== Directions for this task ==
Extract all lines that hold "linecap" from the records below.
[Data provided — start]
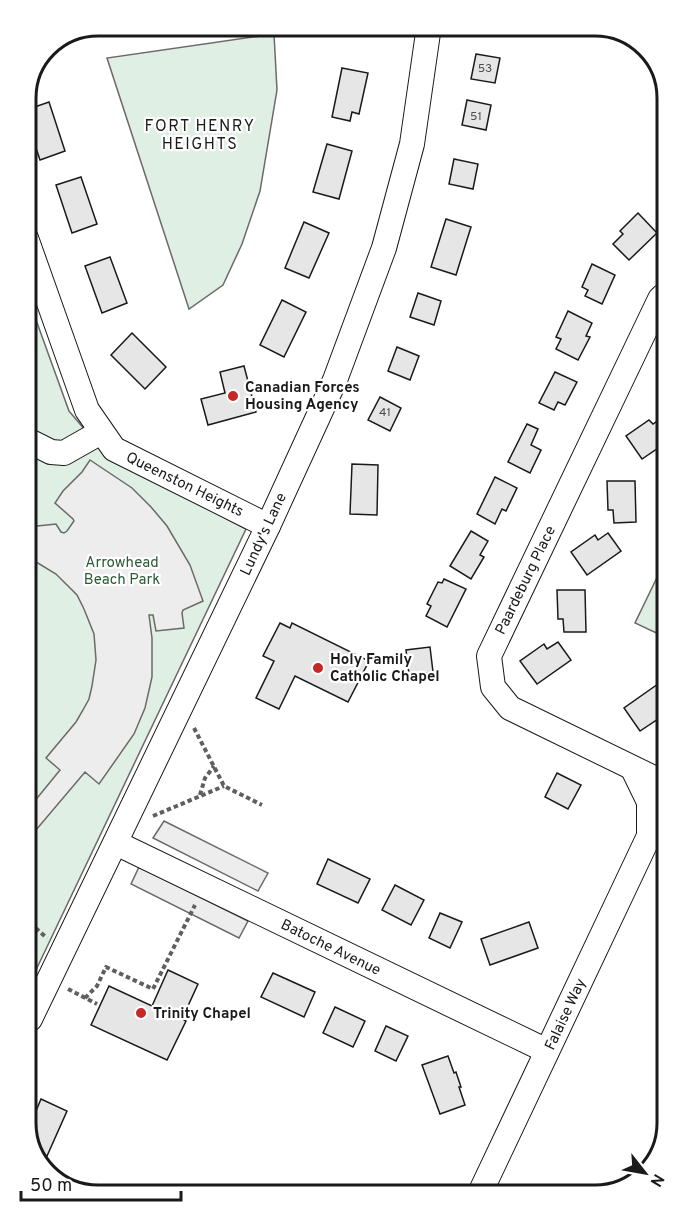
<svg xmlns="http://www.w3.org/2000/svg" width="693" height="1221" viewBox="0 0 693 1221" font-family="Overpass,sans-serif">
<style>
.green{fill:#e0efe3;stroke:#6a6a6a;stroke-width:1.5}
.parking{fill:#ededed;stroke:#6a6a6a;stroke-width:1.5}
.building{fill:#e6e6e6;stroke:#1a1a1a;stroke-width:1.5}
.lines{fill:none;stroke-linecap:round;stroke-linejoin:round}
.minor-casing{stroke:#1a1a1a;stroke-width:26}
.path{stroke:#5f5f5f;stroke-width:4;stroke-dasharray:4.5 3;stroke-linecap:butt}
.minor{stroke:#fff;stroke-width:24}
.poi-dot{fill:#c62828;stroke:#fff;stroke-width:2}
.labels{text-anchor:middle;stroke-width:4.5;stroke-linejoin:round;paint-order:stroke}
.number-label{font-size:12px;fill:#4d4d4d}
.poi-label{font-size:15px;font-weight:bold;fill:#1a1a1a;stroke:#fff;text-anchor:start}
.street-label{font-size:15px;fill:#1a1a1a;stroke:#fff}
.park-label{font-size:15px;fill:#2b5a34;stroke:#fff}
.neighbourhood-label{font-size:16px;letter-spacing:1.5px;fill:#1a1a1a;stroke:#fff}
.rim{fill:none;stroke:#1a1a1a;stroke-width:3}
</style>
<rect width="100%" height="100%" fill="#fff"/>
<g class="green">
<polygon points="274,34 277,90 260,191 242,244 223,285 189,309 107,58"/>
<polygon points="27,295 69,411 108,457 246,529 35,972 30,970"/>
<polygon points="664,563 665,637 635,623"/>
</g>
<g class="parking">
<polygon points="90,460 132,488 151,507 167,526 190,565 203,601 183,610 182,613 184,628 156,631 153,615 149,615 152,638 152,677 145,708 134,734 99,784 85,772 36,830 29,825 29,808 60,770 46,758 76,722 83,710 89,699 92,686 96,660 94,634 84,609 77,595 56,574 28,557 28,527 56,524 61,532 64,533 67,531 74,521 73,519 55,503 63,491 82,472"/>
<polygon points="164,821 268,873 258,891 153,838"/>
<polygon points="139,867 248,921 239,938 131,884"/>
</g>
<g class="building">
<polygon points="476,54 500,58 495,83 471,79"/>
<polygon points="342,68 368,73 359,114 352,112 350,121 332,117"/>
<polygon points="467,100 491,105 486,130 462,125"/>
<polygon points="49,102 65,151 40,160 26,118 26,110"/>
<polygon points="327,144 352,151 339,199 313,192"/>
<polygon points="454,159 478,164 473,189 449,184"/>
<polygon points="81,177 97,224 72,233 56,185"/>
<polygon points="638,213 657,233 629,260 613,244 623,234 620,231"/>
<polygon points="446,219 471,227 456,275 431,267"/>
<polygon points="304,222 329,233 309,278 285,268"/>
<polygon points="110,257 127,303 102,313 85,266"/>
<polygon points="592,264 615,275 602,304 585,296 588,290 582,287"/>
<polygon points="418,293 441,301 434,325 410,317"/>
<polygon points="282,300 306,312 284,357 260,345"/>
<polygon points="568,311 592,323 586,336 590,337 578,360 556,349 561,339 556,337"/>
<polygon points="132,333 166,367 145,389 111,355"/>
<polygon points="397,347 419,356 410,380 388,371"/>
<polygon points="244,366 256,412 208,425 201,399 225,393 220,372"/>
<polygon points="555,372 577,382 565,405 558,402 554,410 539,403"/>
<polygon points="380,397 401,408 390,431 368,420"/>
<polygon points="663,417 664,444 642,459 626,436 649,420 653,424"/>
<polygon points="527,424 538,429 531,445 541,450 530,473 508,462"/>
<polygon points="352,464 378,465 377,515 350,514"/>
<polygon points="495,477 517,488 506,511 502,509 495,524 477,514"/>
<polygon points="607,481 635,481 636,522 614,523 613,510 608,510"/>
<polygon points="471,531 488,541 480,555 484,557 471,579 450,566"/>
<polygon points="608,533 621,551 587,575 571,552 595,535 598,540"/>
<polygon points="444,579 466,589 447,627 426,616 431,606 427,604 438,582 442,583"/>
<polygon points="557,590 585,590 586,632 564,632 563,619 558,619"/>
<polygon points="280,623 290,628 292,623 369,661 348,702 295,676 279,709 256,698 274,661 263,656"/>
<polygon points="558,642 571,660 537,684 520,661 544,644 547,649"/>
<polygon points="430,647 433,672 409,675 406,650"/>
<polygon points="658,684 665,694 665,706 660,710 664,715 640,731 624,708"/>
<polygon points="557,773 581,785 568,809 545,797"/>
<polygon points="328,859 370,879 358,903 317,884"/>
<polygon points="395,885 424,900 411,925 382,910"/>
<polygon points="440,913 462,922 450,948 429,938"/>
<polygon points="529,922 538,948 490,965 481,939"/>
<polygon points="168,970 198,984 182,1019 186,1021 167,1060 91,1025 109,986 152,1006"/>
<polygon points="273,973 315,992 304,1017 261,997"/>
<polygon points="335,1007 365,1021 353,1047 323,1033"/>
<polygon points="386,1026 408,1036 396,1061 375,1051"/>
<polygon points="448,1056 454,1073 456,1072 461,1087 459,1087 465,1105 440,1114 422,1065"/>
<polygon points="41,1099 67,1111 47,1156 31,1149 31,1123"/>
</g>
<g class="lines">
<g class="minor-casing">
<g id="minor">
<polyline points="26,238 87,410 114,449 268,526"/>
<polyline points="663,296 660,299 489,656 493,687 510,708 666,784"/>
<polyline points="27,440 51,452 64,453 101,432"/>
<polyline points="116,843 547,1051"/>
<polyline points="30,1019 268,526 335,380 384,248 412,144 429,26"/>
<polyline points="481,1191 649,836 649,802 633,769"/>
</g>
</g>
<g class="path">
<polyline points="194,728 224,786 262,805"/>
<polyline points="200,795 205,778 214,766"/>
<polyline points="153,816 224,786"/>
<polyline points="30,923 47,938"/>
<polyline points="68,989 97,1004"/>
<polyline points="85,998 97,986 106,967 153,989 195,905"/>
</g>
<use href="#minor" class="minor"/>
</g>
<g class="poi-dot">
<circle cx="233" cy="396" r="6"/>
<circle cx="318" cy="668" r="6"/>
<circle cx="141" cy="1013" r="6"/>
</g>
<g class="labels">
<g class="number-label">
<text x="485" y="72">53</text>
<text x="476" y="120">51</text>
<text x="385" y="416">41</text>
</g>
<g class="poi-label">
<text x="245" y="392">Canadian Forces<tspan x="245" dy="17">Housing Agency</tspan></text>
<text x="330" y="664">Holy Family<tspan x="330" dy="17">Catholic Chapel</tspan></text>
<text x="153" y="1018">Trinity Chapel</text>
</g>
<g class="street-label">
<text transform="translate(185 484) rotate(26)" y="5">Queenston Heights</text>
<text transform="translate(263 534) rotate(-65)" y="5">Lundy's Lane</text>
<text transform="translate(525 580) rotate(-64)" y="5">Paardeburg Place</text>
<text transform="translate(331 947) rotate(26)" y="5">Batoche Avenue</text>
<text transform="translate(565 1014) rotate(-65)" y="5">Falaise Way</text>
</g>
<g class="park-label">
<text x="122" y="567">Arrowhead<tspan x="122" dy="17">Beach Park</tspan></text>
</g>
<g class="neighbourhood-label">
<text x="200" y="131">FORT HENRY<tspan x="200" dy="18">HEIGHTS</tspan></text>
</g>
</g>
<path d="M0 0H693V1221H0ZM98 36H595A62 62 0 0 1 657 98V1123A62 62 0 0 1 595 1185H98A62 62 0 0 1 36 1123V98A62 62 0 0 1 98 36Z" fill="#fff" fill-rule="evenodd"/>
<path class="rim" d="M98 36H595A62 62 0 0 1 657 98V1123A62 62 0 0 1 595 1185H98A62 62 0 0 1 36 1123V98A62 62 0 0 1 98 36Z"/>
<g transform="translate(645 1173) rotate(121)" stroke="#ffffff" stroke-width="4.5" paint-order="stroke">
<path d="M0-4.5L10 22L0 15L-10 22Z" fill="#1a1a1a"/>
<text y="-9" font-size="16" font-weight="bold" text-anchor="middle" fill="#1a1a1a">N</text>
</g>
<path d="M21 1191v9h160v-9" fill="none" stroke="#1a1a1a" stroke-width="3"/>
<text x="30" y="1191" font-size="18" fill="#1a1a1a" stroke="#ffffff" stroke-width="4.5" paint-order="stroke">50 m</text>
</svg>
[Data provided — finish]
== Task output ==
.lines{fill:none;stroke-linecap:round;stroke-linejoin:round}
.path{stroke:#5f5f5f;stroke-width:4;stroke-dasharray:4.5 3;stroke-linecap:butt}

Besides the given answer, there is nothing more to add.